──────── AVAILABLE DATA ────────
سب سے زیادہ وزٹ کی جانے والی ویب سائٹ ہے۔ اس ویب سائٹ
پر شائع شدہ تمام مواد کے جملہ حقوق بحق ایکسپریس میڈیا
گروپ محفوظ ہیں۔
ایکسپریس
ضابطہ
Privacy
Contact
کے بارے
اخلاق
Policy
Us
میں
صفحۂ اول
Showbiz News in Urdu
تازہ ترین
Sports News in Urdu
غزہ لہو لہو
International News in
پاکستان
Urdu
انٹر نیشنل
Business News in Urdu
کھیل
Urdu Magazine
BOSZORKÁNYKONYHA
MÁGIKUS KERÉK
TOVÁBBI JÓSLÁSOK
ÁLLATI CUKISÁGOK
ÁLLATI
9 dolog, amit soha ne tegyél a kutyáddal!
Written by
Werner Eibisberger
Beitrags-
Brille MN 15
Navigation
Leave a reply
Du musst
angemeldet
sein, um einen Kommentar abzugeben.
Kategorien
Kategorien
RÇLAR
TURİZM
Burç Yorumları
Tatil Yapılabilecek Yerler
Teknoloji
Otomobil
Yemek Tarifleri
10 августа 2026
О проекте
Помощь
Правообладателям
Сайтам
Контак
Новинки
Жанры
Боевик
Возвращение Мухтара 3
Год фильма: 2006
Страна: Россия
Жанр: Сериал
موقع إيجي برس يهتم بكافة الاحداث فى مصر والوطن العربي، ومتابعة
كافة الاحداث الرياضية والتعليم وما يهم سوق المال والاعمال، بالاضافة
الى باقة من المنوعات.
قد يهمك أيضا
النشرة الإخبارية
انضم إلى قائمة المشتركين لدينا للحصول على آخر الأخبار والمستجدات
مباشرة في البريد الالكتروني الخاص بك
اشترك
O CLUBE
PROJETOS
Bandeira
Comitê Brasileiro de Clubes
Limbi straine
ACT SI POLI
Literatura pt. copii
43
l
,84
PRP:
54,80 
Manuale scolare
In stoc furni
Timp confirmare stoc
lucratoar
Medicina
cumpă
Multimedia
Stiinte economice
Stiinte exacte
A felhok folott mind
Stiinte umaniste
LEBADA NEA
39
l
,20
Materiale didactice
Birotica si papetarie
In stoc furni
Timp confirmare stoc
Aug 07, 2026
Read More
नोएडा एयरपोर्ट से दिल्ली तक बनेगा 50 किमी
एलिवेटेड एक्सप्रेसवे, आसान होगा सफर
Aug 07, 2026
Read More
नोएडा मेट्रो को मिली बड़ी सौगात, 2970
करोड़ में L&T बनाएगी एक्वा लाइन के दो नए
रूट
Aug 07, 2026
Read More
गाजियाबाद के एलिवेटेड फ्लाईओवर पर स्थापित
────────
**WORK INSTRUCTIONS:**
Go through the material above line by line and copy it exactly.

**RESPONSE TO THE EXERCISE:**
سب سے زیادہ وزٹ کی جانے والی ویب سائٹ ہے۔ اس ویب سائٹ
پر شائع شدہ تمام مواد کے جملہ حقوق بحق ایکسپریس میڈیا
گروپ محفوظ ہیں۔
ایکسپریس
ضابطہ
Privacy
Contact
کے بارے
اخلاق
Policy
Us
میں
صفحۂ اول
Showbiz News in Urdu
تازہ ترین
Sports News in Urdu
غزہ لہو لہو
International News in
پاکستان
Urdu
انٹر نیشنل
Business News in Urdu
کھیل
Urdu Magazine
BOSZORKÁNYKONYHA
MÁGIKUS KERÉK
TOVÁBBI JÓSLÁSOK
ÁLLATI CUKISÁGOK
ÁLLATI
9 dolog, amit soha ne tegyél a kutyáddal!
Written by
Werner Eibisberger
Beitrags-
Brille MN 15
Navigation
Leave a reply
Du musst
angemeldet
sein, um einen Kommentar abzugeben.
Kategorien
Kategorien
RÇLAR
TURİZM
Burç Yorumları
Tatil Yapılabilecek Yerler
Teknoloji
Otomobil
Yemek Tarifleri
10 августа 2026
О проекте
Помощь
Правообладателям
Сайтам
Контак
Новинки
Жанры
Боевик
Возвращение Мухтара 3
Год фильма: 2006
Страна: Россия
Жанр: Сериал
موقع إيجي برس يهتم بكافة الاحداث فى مصر والوطن العربي، ومتابعة
كافة الاحداث الرياضية والتعليم وما يهم سوق المال والاعمال، بالاضافة
الى باقة من المنوعات.
قد يهمك أيضا
النشرة الإخبارية
انضم إلى قائمة المشتركين لدينا للحصول على آخر الأخبار والمستجدات
مباشرة في البريد الالكتروني الخاص بك
اشترك
O CLUBE
PROJETOS
Bandeira
Comitê Brasileiro de Clubes
Limbi straine
ACT SI POLI
Literatura pt. copii
43
l
,84
PRP:
54,80 
Manuale scolare
In stoc furni
Timp confirmare stoc
lucratoar
Medicina
cumpă
Multimedia
Stiinte economice
Stiinte exacte
A felhok folott mind
Stiinte umaniste
LEBADA NEA
39
l
,20
Materiale didactice
Birotica si papetarie
In stoc furni
Timp confirmare stoc
Aug 07, 2026
Read More
नोएडा एयरपोर्ट से दिल्ली तक बनेगा 50 किमी
एलिवेटेड एक्सप्रेसवे, आसान होगा सफर
Aug 07, 2026
Read More
नोएडा मेट्रो को मिली बड़ी सौगात, 2970
करोड़ में L&T बनाएगी एक्वा लाइन के दो नए
रूट
Aug 07, 2026
Read More
गाजियाबाद के एलिवेटेड फ्लाईओवर पर स्थापित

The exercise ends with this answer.